Шелест песка, завывание ветра наверху, сливались теперь в едином напеве обреченности. Тир слушал пение, безразлично поддаваясь ожиданию гибели.
Песня пустыни продолжалась с каждой пройденной минутой, становилась громче, острее. Тир внезапно почувствовал, что жажда стала отходить куда-то в воспоминание, усталость потянулась следом. Так продолжалось с добрый локоть пути тени от головы Тира, что продвинулась по песку. Усталость вдруг ушла, казалось, насовсем,
уступив место отчаянной жажде жизни. Тир в бешенстве вскочил на ноги. Ощущая прилив бодрости, он остервенело бросился на бархан. Силы оставили его на самом
гребне песка. Но пустыня опоздала. На этот раз Тир рухнул без чувств на вершине. Когда он пришел в себя, солнце уже касалось горизонта, изрядно растеряв свой жаркий свет. В вечерних его лучах Тир выглядел жалким творением живой Природы. Грязный кусок
серой ткани чуть касался тела, болтаясь на бедрах. Те, кто приговорил принца Лакии на медленную смерть среди ада песков, позаботились об этом, не оставив ничего из одежд.
Тир тем временем ощупал себя, кожа не успела сгореть, сказался недавний загар, ссадин и ран не было. Болела только голова. Темень ныла, видимо, сильный удар пришелся по ней. Отогнав боль, Тир развязал узел, снял повязку с бедер, затем аккуратно обмотал тканью голову. От этого голова стала меньше болеть, а запекшуюся кровь на темени поддерживали теперь не только волосы. Покончив с этим, он стал сосредоточенно искать причины случившегося. Тихо скулил ветер, шурша песчинками на вершинах барханов. Солнце почти скрылось за сплошной линией волнистых песков. День
догорал. В воздухе появились первые приметы прохлады, что пришли с заходящим солнцем. Завывание исчезло, легкий вздох ветерка чуть теребил грязную копну волос, выбившуюся из повязки на голове и осыпал плечи песчинками, словно солью.
Охватив голову руками. Тир сел на песок. Покой постепенно возвращался к нему. Наконец он обратил внимание на кровоподтек. Пальцы осторожно нащупали запекшийся сгусток крови под тканью, сплошным комом склеившей волосы. Удар пришелся вскользь, что уберегло череп и спасло Тира от смертельного исхода. Злость волной захлестнула рассудок. Тир вскочил на ноги, песок тут же мягко обнял ступни до щиколоток.

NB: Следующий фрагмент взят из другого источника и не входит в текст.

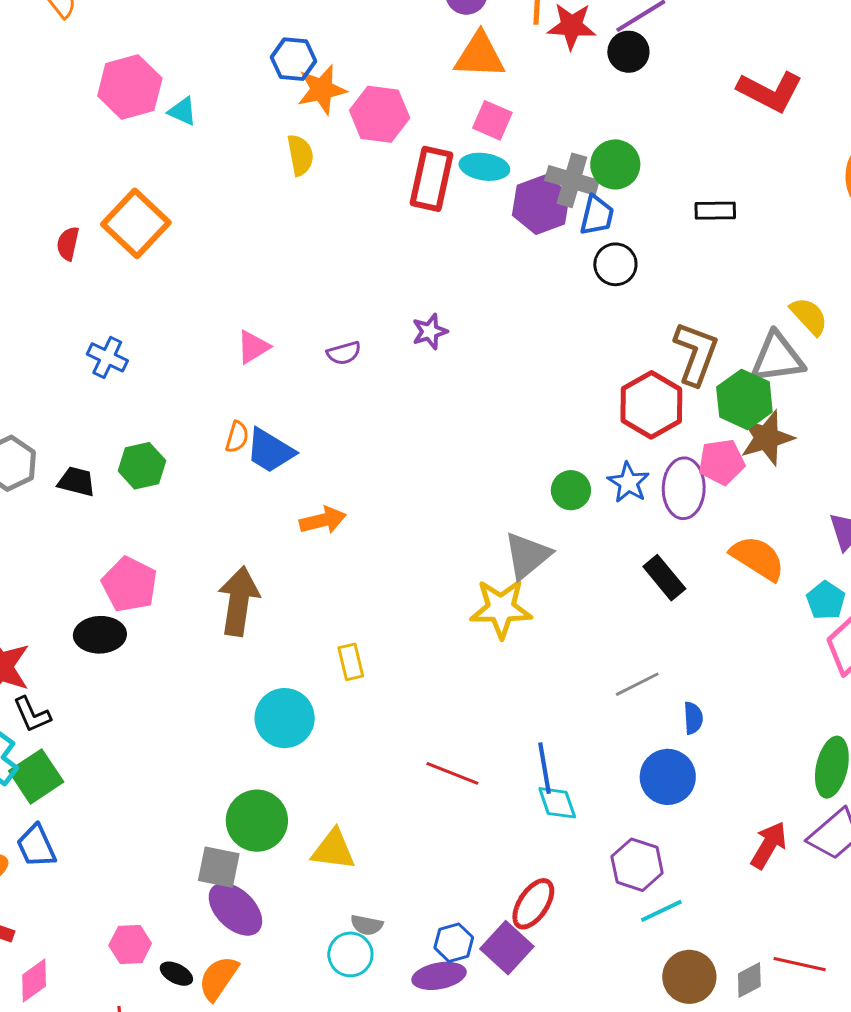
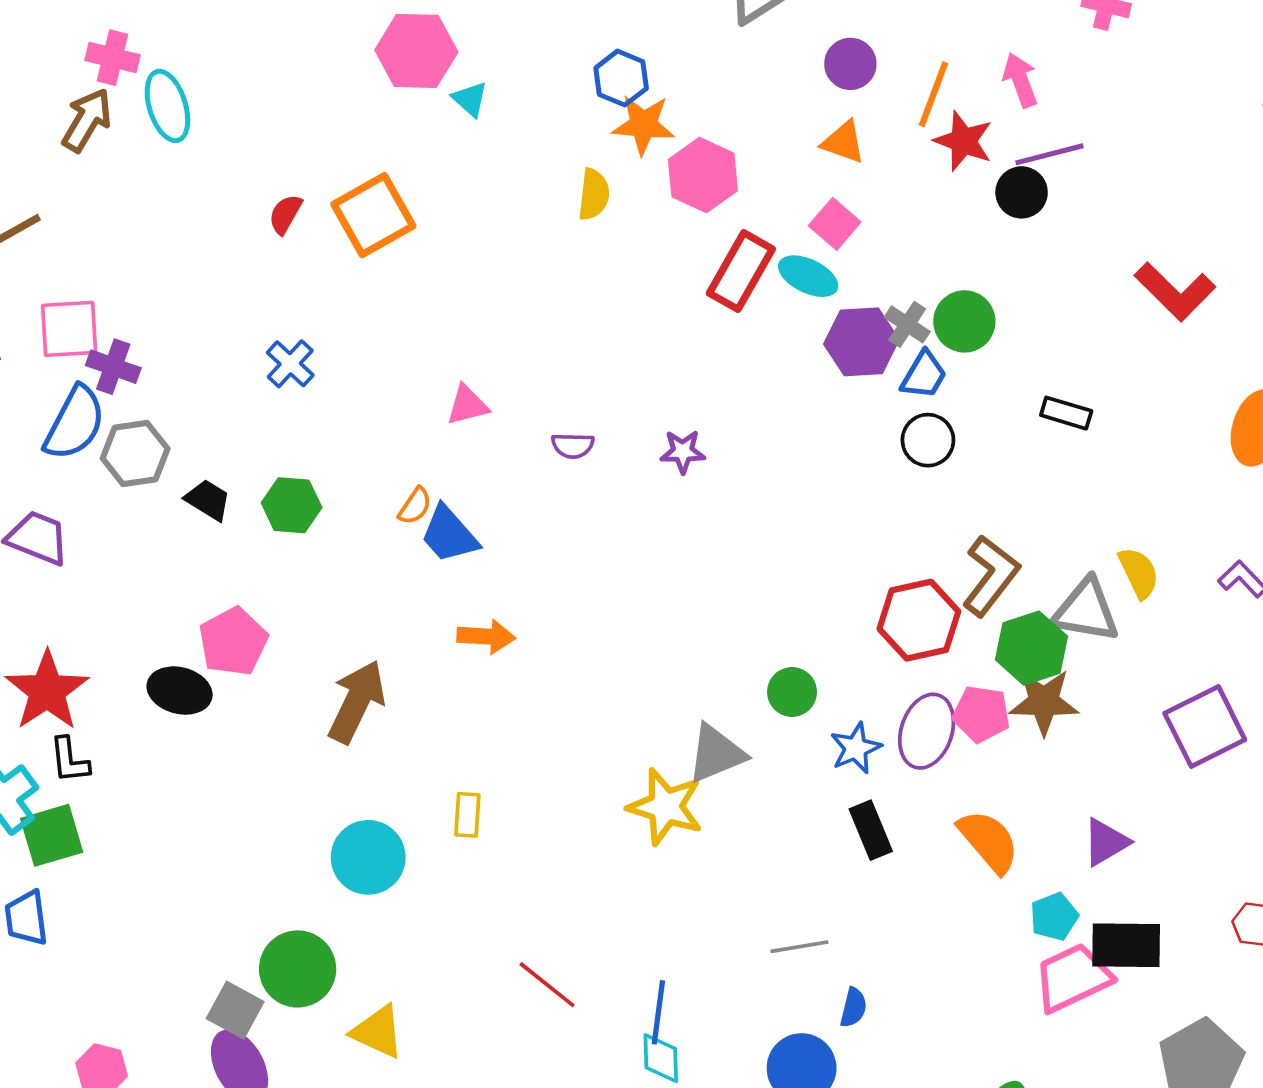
orange triangle: (480, 55) -> (843, 142), size x0.7
gray cross: (572, 180) -> (907, 324), size x0.7
blue star: (628, 483) -> (856, 748), moved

– Ты меня слышишь, раскаленный ад! Я, наследный принц Лакии, Тир, бросаю тебе вызов!!! – высокопарно крикнул он. Собственный голос придал силы. Вечерняя прохлада взбодрила, остудив горячее тело. Он запрокинул голосу. Мириады звезд сверкали в ночном небе, манили яркими, похожими на неоновый свет, точками. Он отыскал среди них Северную звезду и, сориентировавшись по ней, двинулся на Запад…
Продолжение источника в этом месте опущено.